**Activity**
For every record that follows, transcribe the text exactly and leave any image out.

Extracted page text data
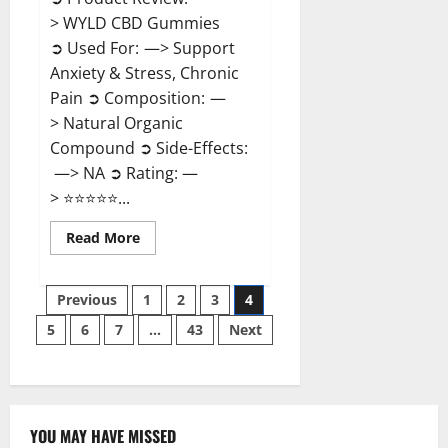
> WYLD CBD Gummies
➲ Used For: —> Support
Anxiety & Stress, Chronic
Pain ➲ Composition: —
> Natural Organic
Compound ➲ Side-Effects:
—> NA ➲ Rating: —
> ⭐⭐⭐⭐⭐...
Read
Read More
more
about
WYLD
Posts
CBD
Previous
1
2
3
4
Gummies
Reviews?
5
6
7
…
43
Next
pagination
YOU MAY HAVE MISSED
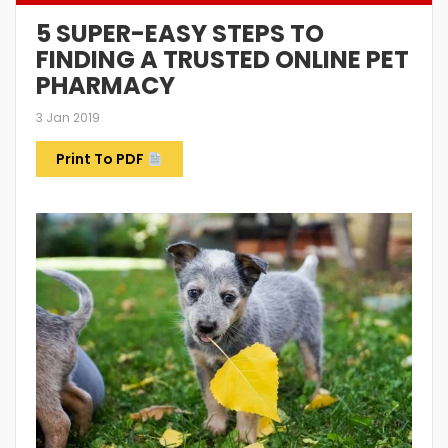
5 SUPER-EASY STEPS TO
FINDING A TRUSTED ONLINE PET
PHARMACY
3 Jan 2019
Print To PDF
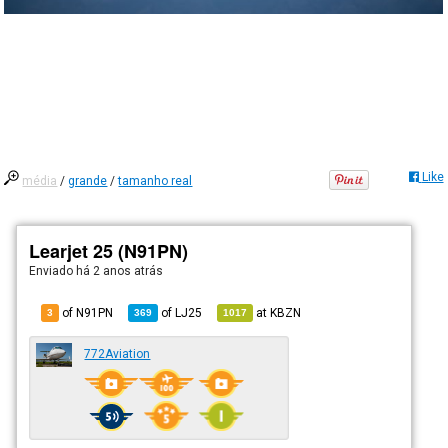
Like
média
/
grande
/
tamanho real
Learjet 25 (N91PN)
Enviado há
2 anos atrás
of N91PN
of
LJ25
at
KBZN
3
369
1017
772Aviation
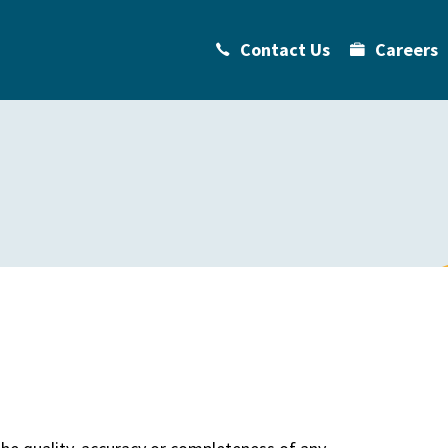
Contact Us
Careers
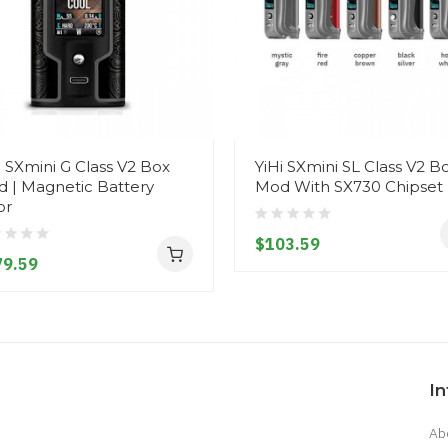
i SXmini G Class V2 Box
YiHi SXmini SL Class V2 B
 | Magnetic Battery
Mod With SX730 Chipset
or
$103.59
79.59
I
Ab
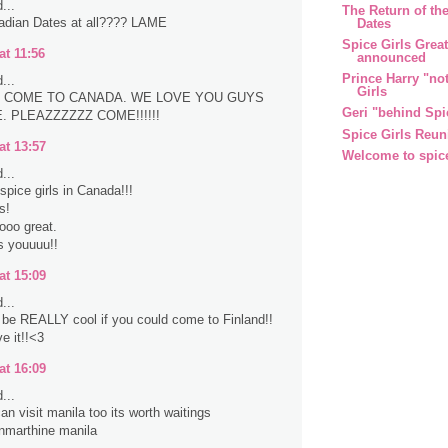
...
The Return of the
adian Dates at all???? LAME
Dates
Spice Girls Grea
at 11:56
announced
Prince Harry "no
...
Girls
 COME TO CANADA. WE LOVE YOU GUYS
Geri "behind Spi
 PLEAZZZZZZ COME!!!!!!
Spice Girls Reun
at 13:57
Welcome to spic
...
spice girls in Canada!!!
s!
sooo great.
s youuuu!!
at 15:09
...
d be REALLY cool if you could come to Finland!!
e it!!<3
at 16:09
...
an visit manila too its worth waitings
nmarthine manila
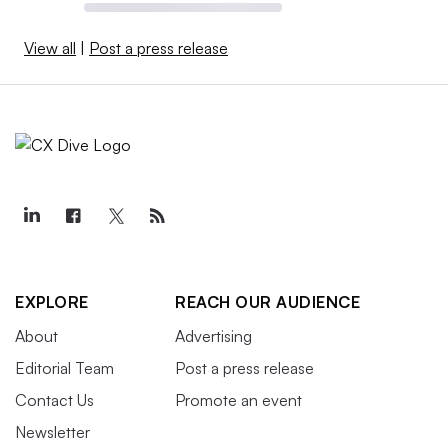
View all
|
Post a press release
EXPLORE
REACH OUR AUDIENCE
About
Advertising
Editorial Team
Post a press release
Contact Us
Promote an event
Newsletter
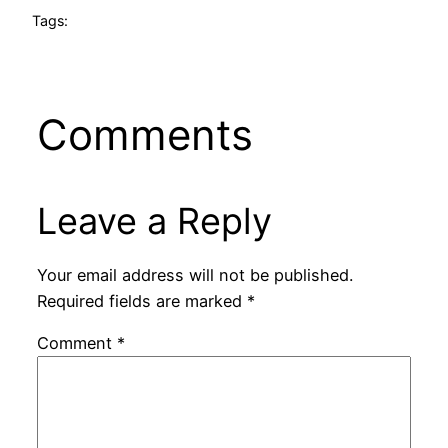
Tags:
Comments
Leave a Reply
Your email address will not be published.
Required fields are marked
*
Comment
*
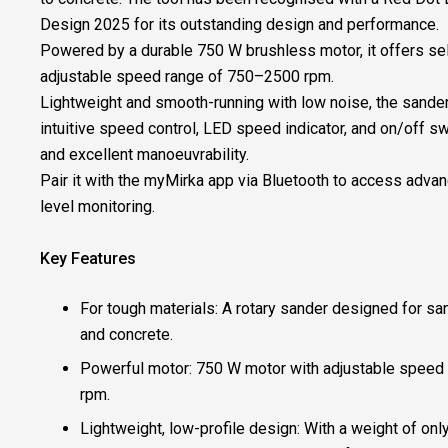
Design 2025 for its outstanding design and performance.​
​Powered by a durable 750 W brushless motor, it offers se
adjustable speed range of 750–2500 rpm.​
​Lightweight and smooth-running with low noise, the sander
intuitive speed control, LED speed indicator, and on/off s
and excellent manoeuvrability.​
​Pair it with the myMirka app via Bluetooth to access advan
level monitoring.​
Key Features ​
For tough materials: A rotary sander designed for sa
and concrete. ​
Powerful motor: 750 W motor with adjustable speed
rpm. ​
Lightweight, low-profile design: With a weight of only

**Exercise answer**
> WYLD CBD Gummies
➲ Used For: —> Support
Anxiety & Stress, Chronic
Pain ➲ Composition: —
> Natural Organic
Compound ➲ Side-Effects:
—> NA ➲ Rating: —
> ⭐⭐⭐⭐⭐...
Read
Read More
more
about
WYLD
Posts
CBD
Previous
1
2
3
4
Gummies
Reviews?
5
6
7
…
43
Next
pagination
YOU MAY HAVE MISSED
5 SUPER-EASY STEPS TO
FINDING A TRUSTED ONLINE PET
PHARMACY
3 Jan 2019
Print To PDF
Like
média
/
grande
/
tamanho real
Learjet 25 (N91PN)
Enviado há
2 anos atrás
of N91PN
of
LJ25
at
KBZN
3
369
1017
772Aviation
Contact Us
Careers
i SXmini G Class V2 Box
YiHi SXmini SL Class V2 B
 | Magnetic Battery
Mod With SX730 Chipset
or
$103.59
79.59
I
Ab
...
The Return of the
adian Dates at all???? LAME
Dates
Spice Girls Grea
at 11:56
announced
Prince Harry "no
...
Girls
 COME TO CANADA. WE LOVE YOU GUYS
Geri "behind Spi
 PLEAZZZZZZ COME!!!!!!
Spice Girls Reun
at 13:57
Welcome to spic
...
spice girls in Canada!!!
s!
sooo great.
s youuuu!!
at 15:09
...
d be REALLY cool if you could come to Finland!!
e it!!<3
at 16:09
...
an visit manila too its worth waitings
nmarthine manila
View all
|
Post a press release
EXPLORE
REACH OUR AUDIENCE
About
Advertising
Editorial Team
Post a press release
Contact Us
Promote an event
Newsletter
Tags:
Comments
Leave a Reply
Your email address will not be published.
Required fields are marked
*
Comment
*
Design 2025 for its outstanding design and performance.​
​Powered by a durable 750 W brushless motor, it offers se
adjustable speed range of 750–2500 rpm.​
​Lightweight and smooth-running with low noise, the sander
intuitive speed control, LED speed indicator, and on/off s
and excellent manoeuvrability.​
​Pair it with the myMirka app via Bluetooth to access advan
level monitoring.​
Key Features ​
For tough materials: A rotary sander designed for sa
and concrete. ​
Powerful motor: 750 W motor with adjustable speed
rpm. ​
Lightweight, low-profile design: With a weight of only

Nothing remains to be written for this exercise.